Portable Practical Educational Preparation
- Founded: August 24, 1967
- Founder: Dr. John David Arnold
- Location: Tucson, Arizona;
- Website: www.ppep.org

= PPEP, Inc. =

Non-profit organization in the United States

Portable Practical Educational Preparation, also known as PPEP, Inc., is a non-profit organization in the United States that was founded in 1967 by Dr. John David Arnold. Its motto is, "Dedicated to Improving the Quality of Rural Life". PPEP, Inc. is headquartered in Tucson, Arizona. The organization also provides their services outside of Tucson, primarily in Arizona. PPEP, Inc. employs over 550 staff members and is considered southern Arizona's 99th largest employer.

==History==

On August 24, 1967, PPEP was awarded a $19,000 grant from the Committee for Economic Opportunity. Dr.
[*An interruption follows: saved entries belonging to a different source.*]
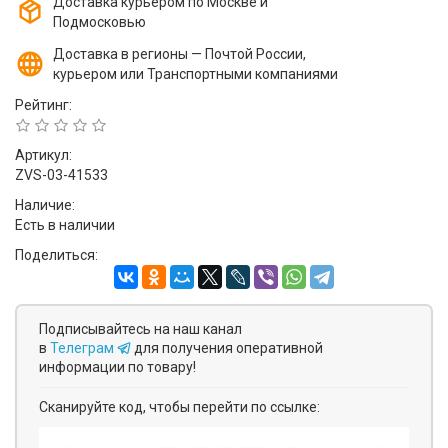
Доставка курьером по Москве и
Подмосковью
Доставка в регионы — Почтой России,
курьером или Транспортными компаниями
Рейтинг:
Артикул:
ZVS-03-41533
Наличие:
Есть в наличии
Поделиться:
Подписывайтесь на наш канал
в
Телеграм
для получения оперативной
информации по товару!
Сканируйте код, чтобы перейти по ссылке: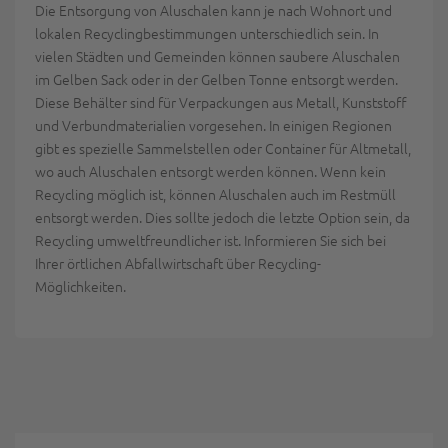
Die Entsorgung von Aluschalen kann je nach Wohnort und
lokalen Recyclingbestimmungen unterschiedlich sein. In
vielen Städten und Gemeinden können saubere Aluschalen
im Gelben Sack oder in der Gelben Tonne entsorgt werden.
Diese Behälter sind für Verpackungen aus Metall, Kunststoff
und Verbundmaterialien vorgesehen. In einigen Regionen
gibt es spezielle Sammelstellen oder Container für Altmetall,
wo auch Aluschalen entsorgt werden können. Wenn kein
Recycling möglich ist, können Aluschalen auch im Restmüll
entsorgt werden. Dies sollte jedoch die letzte Option sein, da
Recycling umweltfreundlicher ist. Informieren Sie sich bei
Ihrer örtlichen Abfallwirtschaft über Recycling-
Möglichkeiten.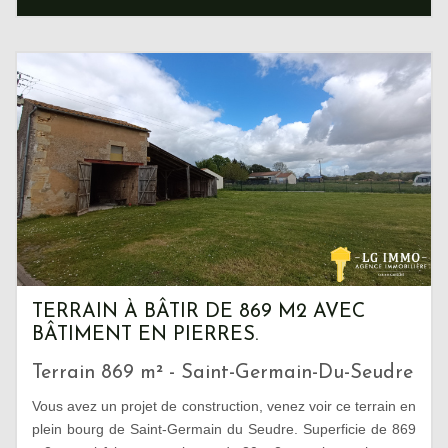
TERRAIN À BÂTIR DE 869 M2 AVEC
BÂTIMENT EN PIERRES.
Terrain 869 m² - Saint-Germain-Du-Seudre
Vous avez un projet de construction, venez voir ce terrain en
plein bourg de Saint-Germain du Seudre. Superficie de 869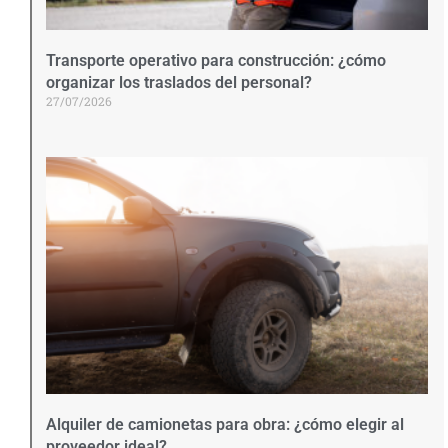
Transporte operativo para construcción: ¿cómo
organizar los traslados del personal?
27/07/2026
Alquiler de camionetas para obra: ¿cómo elegir al
proveedor ideal?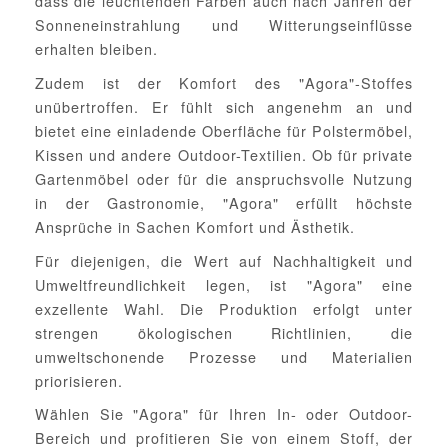
dass die leuchtenden Farben auch nach Jahren der
Sonneneinstrahlung und Witterungseinflüsse
erhalten bleiben.
Zudem ist der Komfort des "Agora"-Stoffes
unübertroffen. Er fühlt sich angenehm an und
bietet eine einladende Oberfläche für Polstermöbel,
Kissen und andere Outdoor-Textilien. Ob für private
Gartenmöbel oder für die anspruchsvolle Nutzung
in der Gastronomie, "Agora" erfüllt höchste
Ansprüche in Sachen Komfort und Ästhetik.
Für diejenigen, die Wert auf Nachhaltigkeit und
Umweltfreundlichkeit legen, ist "Agora" eine
exzellente Wahl. Die Produktion erfolgt unter
strengen ökologischen Richtlinien, die
umweltschonende Prozesse und Materialien
priorisieren.
Wählen Sie "Agora" für Ihren In- oder Outdoor-
Bereich und profitieren Sie von einem Stoff, der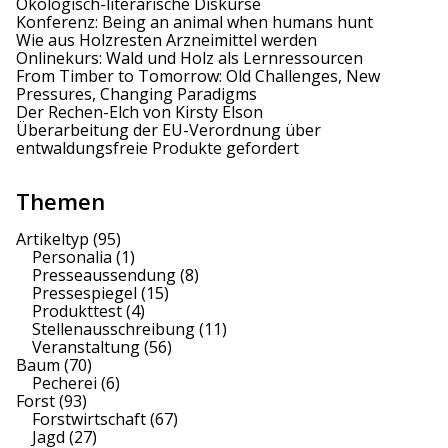
Ökologisch-literarische Diskurse
Konferenz: Being an animal when humans hunt
Wie aus Holzresten Arzneimittel werden
Onlinekurs: Wald und Holz als Lernressourcen
From Timber to Tomorrow: Old Challenges, New
Pressures, Changing Paradigms
Der Rechen-Elch von Kirsty Elson
Überarbeitung der EU-Verordnung über
entwaldungsfreie Produkte gefordert
Themen
Artikeltyp
(95)
Personalia
(1)
Presseaussendung
(8)
Pressespiegel
(15)
Produkttest
(4)
Stellenausschreibung
(11)
Veranstaltung
(56)
Baum
(70)
Pecherei
(6)
Forst
(93)
Forstwirtschaft
(67)
Jagd
(27)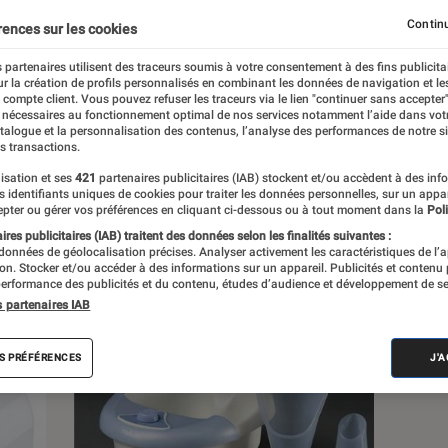
Bricolage
Cuisine
Décoration
Jardinage
Continu
rences sur les cookies
 partenaires utilisent des traceurs soumis à votre consentement à des fins publicita
r la création de profils personnalisés en combinant les données de navigation et l
e compte client. Vous pouvez refuser les traceurs via le lien "continuer sans accepter"
 nécessaires au fonctionnement optimal de nos services notamment l’aide dans vot
atalogue et la personnalisation des contenus, l’analyse des performances de notre si
s transactions.
s
isation et ses
421
partenaires publicitaires (IAB) stockent et/ou accèdent à des inf
es identifiants uniques de cookies pour traiter les données personnelles, sur un appa
pter ou gérer vos préférences en cliquant ci-dessous ou à tout moment dans la
Poli
res publicitaires (IAB) traitent des données selon les finalités suivantes :
 guides
Tests
 données de géolocalisation précises. Analyser activement les caractéristiques de l’
tion. Stocker et/ou accéder à des informations sur un appareil. Publicités et contenu
erformance des publicités et du contenu, études d’audience et développement de se
s partenaires IAB
S PRÉFÉRENCES
J'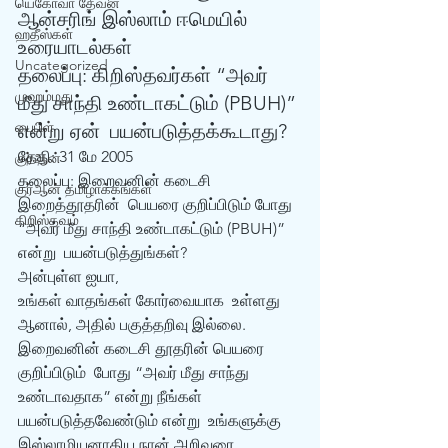
யெகோவா தேவன்
ஆன்சரிங் இஸ்லாம் ஈமெயில் 
ஹதீஸ்கள்
உரையாடல்கள்
Uncategorized
தலைப்பு: கிறிஸ்தவர்கள் “அவர் 
முஹம்மது
மீது சாந்தி உண்டாகட்டும் (PBUH)” 
பைபிள்
என்று ஏன்  பயன்படுத்தக்கூடாது?
தேதி: 31 மே 2005 
குர்‍ஆன்
தலைப்பு: இறைவனின் கடைசி 
குர்‍ஆன் தமிழாக்கங்கள்
இறைத்தூதரின்  பெயரை குறிப்பிடும் போது 
கிறிஸ்தவம்
“அவர் மீது சாந்தி உண்டாகட்டும் (PBUH)” 
என்று  பயன்படுத்துங்கள்? 
அன்புள்ள ஐயா, 
உங்கள் வாதங்கள் கோர்வையாக  உள்ளது 
ஆனால், அதில் பகுத்தறிவு இல்லை. 
இறைவனின் கடைசி தூதரின் பெயரை 
குறிப்பிடும்  போது “அவர் மீது சாந்து 
உண்டாவதாக” என்று நீங்கள் 
பயன்படுத்தவேண்டும் என்று  உங்களுக்கு 
இஸ்லாமியனாகிய நான் அறிவுரை 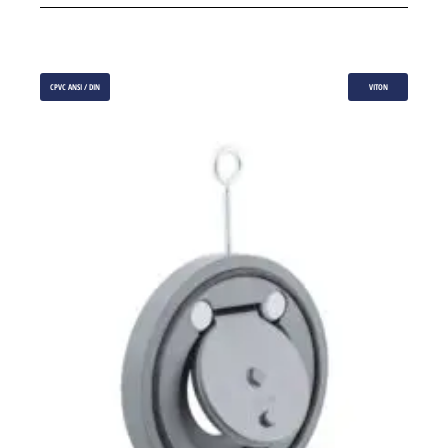
CPVC ANSI / DIN
VITON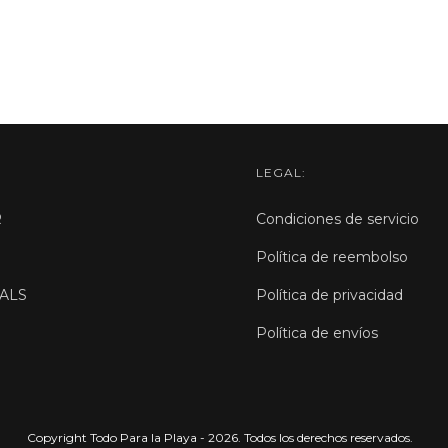
LEGAL:
R
Condiciones de servicio
Política de reembolso
ALS
Política de privacidad
Política de envíos
Copyright Todo Para la Playa - 2026. Todos los derechos reservados.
John David Arnold was able to provide practical educational preparation to southern Arizona farm labor camps. This was all done aboard a 1957 Chevy bus. PPEP was officially incorporated on December 10, 1969.

==Education==

PPEP TEC High Schools are a set of 11 charter high schools in southern Arizona, which provide programs and services to meet the needs of 15- to 21-year-old students enrolled in grades 9–12. PPEP TEC High Schools delivers a self-paced curriculum that is aligned with the Arizona Academic Standards. PPEP also is the charter holder for Arizona Virtual Academy, an online school.

==Social services==
Encompass is a department of PPEP, Inc., which focuses in improving the lives of people with disabilities.

==Behavioral health==
Project PPEP Behavioral Health Counseling services provides assistance in Substance Abuse, General Mental Health, Children services, Title XIX, DUI Treatment, Education, and Screenings, as well as Domestic Violence. They are a state licensed.